§ Task objective:
Give the entries again, exactly as written.

================

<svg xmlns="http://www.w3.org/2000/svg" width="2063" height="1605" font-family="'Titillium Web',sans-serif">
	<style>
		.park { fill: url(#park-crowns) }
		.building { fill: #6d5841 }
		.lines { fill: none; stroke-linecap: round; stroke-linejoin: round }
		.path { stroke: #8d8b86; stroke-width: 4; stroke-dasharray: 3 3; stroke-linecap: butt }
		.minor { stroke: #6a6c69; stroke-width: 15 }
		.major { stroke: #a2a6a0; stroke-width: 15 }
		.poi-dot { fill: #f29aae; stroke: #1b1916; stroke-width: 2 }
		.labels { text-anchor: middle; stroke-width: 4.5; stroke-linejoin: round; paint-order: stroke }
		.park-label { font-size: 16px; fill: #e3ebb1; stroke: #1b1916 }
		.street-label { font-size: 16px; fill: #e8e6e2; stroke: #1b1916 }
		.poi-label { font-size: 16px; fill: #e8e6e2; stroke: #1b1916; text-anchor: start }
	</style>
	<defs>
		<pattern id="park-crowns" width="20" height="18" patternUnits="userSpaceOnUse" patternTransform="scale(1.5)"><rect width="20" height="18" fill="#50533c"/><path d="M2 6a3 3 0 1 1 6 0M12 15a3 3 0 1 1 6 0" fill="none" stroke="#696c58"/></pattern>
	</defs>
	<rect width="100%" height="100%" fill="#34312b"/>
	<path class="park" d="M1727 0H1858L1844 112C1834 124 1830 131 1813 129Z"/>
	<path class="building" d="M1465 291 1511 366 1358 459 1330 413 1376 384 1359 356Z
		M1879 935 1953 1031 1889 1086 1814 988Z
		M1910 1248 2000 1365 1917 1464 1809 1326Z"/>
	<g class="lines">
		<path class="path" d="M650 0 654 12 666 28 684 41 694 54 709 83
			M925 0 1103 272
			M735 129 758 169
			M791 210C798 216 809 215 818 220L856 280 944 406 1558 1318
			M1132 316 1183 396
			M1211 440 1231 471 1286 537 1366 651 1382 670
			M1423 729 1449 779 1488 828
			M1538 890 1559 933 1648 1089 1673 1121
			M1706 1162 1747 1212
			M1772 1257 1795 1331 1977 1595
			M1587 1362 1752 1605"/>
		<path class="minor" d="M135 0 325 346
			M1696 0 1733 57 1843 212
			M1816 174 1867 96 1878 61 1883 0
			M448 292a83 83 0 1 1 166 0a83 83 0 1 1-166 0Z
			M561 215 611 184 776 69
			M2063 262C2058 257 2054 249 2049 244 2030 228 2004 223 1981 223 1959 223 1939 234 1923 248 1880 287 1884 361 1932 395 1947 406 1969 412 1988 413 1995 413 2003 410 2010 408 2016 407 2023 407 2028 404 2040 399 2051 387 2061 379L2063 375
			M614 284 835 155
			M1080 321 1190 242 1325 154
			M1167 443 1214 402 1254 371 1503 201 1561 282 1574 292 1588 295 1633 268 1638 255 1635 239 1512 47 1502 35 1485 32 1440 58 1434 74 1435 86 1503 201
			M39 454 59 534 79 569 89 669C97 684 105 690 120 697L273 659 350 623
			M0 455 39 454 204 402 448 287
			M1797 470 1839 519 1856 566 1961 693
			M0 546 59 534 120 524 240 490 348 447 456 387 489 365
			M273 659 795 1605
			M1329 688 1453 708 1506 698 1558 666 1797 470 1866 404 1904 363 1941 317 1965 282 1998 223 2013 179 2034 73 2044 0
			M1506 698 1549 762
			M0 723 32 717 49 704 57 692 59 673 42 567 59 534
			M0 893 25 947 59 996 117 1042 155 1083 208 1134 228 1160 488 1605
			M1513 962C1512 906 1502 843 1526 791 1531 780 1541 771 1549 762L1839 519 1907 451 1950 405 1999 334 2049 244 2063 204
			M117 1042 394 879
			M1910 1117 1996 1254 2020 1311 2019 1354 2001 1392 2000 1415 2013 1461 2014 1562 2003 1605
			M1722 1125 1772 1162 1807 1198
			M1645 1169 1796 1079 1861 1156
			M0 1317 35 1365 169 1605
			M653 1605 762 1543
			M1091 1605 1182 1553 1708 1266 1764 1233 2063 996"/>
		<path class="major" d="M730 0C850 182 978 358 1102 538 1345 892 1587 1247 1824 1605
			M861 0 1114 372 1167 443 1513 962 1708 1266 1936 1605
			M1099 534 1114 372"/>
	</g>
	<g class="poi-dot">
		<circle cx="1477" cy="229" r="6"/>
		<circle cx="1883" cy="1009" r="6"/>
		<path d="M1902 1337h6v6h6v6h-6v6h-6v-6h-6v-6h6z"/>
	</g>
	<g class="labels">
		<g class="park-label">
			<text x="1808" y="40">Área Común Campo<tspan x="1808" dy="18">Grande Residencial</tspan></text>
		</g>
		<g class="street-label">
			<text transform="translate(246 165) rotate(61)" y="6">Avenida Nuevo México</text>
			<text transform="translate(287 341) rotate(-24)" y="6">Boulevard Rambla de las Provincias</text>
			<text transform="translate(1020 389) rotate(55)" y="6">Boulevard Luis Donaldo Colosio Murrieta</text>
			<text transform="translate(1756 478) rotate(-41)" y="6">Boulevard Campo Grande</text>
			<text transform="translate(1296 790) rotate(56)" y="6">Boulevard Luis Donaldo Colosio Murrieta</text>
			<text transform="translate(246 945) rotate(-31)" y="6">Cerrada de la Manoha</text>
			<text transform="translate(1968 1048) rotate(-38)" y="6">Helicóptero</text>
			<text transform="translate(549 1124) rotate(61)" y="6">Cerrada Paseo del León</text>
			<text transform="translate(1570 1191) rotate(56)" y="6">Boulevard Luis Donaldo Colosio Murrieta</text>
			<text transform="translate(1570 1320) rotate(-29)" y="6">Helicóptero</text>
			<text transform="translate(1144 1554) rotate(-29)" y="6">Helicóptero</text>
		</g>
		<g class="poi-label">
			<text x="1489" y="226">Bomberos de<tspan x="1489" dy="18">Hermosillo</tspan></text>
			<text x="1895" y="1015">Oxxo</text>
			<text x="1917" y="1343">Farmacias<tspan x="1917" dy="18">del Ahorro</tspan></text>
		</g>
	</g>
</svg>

================

§ Answer to this problem:
<svg xmlns="http://www.w3.org/2000/svg" width="2063" height="1605" font-family="'Titillium Web',sans-serif">
	<style>
		.park { fill: url(#park-crowns) }
		.building { fill: #6d5841 }
		.lines { fill: none; stroke-linecap: round; stroke-linejoin: round }
		.path { stroke: #8d8b86; stroke-width: 4; stroke-dasharray: 3 3; stroke-linecap: butt }
		.minor { stroke: #6a6c69; stroke-width: 15 }
		.major { stroke: #a2a6a0; stroke-width: 15 }
		.poi-dot { fill: #f29aae; stroke: #1b1916; stroke-width: 2 }
		.labels { text-anchor: middle; stroke-width: 4.5; stroke-linejoin: round; paint-order: stroke }
		.park-label { font-size: 16px; fill: #e3ebb1; stroke: #1b1916 }
		.street-label { font-size: 16px; fill: #e8e6e2; stroke: #1b1916 }
		.poi-label { font-size: 16px; fill: #e8e6e2; stroke: #1b1916; text-anchor: start }
	</style>
	<defs>
		<pattern id="park-crowns" width="20" height="18" patternUnits="userSpaceOnUse" patternTransform="scale(1.5)"><rect width="20" height="18" fill="#50533c"/><path d="M2 6a3 3 0 1 1 6 0M12 15a3 3 0 1 1 6 0" fill="none" stroke="#696c58"/></pattern>
	</defs>
	<rect width="100%" height="100%" fill="#34312b"/>
	<path class="park" d="M1727 0H1858L1844 112C1834 124 1830 131 1813 129Z"/>
	<path class="building" d="M1465 291 1511 366 1358 459 1330 413 1376 384 1359 356Z
		M1879 935 1953 1031 1889 1086 1814 988Z
		M1910 1248 2000 1365 1917 1464 1809 1326Z"/>
	<g class="lines">
		<path class="path" d="M650 0 654 12 666 28 684 41 694 54 709 83
			M925 0 1103 272
			M735 129 758 169
			M791 210C798 216 809 215 818 220L856 280 944 406 1558 1318
			M1132 316 1183 396
			M1211 440 1231 471 1286 537 1366 651 1382 670
			M1423 729 1449 779 1488 828
			M1538 890 1559 933 1648 1089 1673 1121
			M1706 1162 1747 1212
			M1772 1257 1795 1331 1977 1595
			M1587 1362 1752 1605"/>
		<path class="minor" d="M135 0 325 346
			M1696 0 1733 57 1843 212
			M1816 174 1867 96 1878 61 1883 0
			M448 292a83 83 0 1 1 166 0a83 83 0 1 1-166 0Z
			M561 215 611 184 776 69
			M2063 262C2058 257 2054 249 2049 244 2030 228 2004 223 1981 223 1959 223 1939 234 1923 248 1880 287 1884 361 1932 395 1947 406 1969 412 1988 413 1995 413 2003 410 2010 408 2016 407 2023 407 2028 404 2040 399 2051 387 2061 379L2063 375
			M614 284 835 155
			M1080 321 1190 242 1325 154
			M1167 443 1214 402 1254 371 1503 201 1561 282 1574 292 1588 295 1633 268 1638 255 1635 239 1512 47 1502 35 1485 32 1440 58 1434 74 1435 86 1503 201
			M39 454 59 534 79 569 89 669C97 684 105 690 120 697L273 659 350 623
			M0 455 39 454 204 402 448 287
			M1797 470 1839 519 1856 566 1961 693
			M0 546 59 534 120 524 240 490 348 447 456 387 489 365
			M273 659 795 1605
			M1329 688 1453 708 1506 698 1558 666 1797 470 1866 404 1904 363 1941 317 1965 282 1998 223 2013 179 2034 73 2044 0
			M1506 698 1549 762
			M0 723 32 717 49 704 57 692 59 673 42 567 59 534
			M0 893 25 947 59 996 117 1042 155 1083 208 1134 228 1160 488 1605
			M1513 962C1512 906 1502 843 1526 791 1531 780 1541 771 1549 762L1839 519 1907 451 1950 405 1999 334 2049 244 2063 204
			M117 1042 394 879
			M1910 1117 1996 1254 2020 1311 2019 1354 2001 1392 2000 1415 2013 1461 2014 1562 2003 1605
			M1722 1125 1772 1162 1807 1198
			M1645 1169 1796 1079 1861 1156
			M0 1317 35 1365 169 1605
			M653 1605 762 1543
			M1091 1605 1182 1553 1708 1266 1764 1233 2063 996"/>
		<path class="major" d="M730 0C850 182 978 358 1102 538 1345 892 1587 1247 1824 1605
			M861 0 1114 372 1167 443 1513 962 1708 1266 1936 1605
			M1099 534 1114 372"/>
	</g>
	<g class="poi-dot">
		<circle cx="1477" cy="229" r="6"/>
		<circle cx="1883" cy="1009" r="6"/>
		<path d="M1902 1337h6v6h6v6h-6v6h-6v-6h-6v-6h6z"/>
	</g>
	<g class="labels">
		<g class="park-label">
			<text x="1808" y="40">Área Común Campo<tspan x="1808" dy="18">Grande Residencial</tspan></text>
		</g>
		<g class="street-label">
			<text transform="translate(246 165) rotate(61)" y="6">Avenida Nuevo México</text>
			<text transform="translate(287 341) rotate(-24)" y="6">Boulevard Rambla de las Provincias</text>
			<text transform="translate(1020 389) rotate(55)" y="6">Boulevard Luis Donaldo Colosio Murrieta</text>
			<text transform="translate(1756 478) rotate(-41)" y="6">Boulevard Campo Grande</text>
			<text transform="translate(1296 790) rotate(56)" y="6">Boulevard Luis Donaldo Colosio Murrieta</text>
			<text transform="translate(246 945) rotate(-31)" y="6">Cerrada de la Manoha</text>
			<text transform="translate(1968 1048) rotate(-38)" y="6">Helicóptero</text>
			<text transform="translate(549 1124) rotate(61)" y="6">Cerrada Paseo del León</text>
			<text transform="translate(1570 1191) rotate(56)" y="6">Boulevard Luis Donaldo Colosio Murrieta</text>
			<text transform="translate(1570 1320) rotate(-29)" y="6">Helicóptero</text>
			<text transform="translate(1144 1554) rotate(-29)" y="6">Helicóptero</text>
		</g>
		<g class="poi-label">
			<text x="1489" y="226">Bomberos de<tspan x="1489" dy="18">Hermosillo</tspan></text>
			<text x="1895" y="1015">Oxxo</text>
			<text x="1917" y="1343">Farmacias<tspan x="1917" dy="18">del Ahorro</tspan></text>
		</g>
	</g>
</svg>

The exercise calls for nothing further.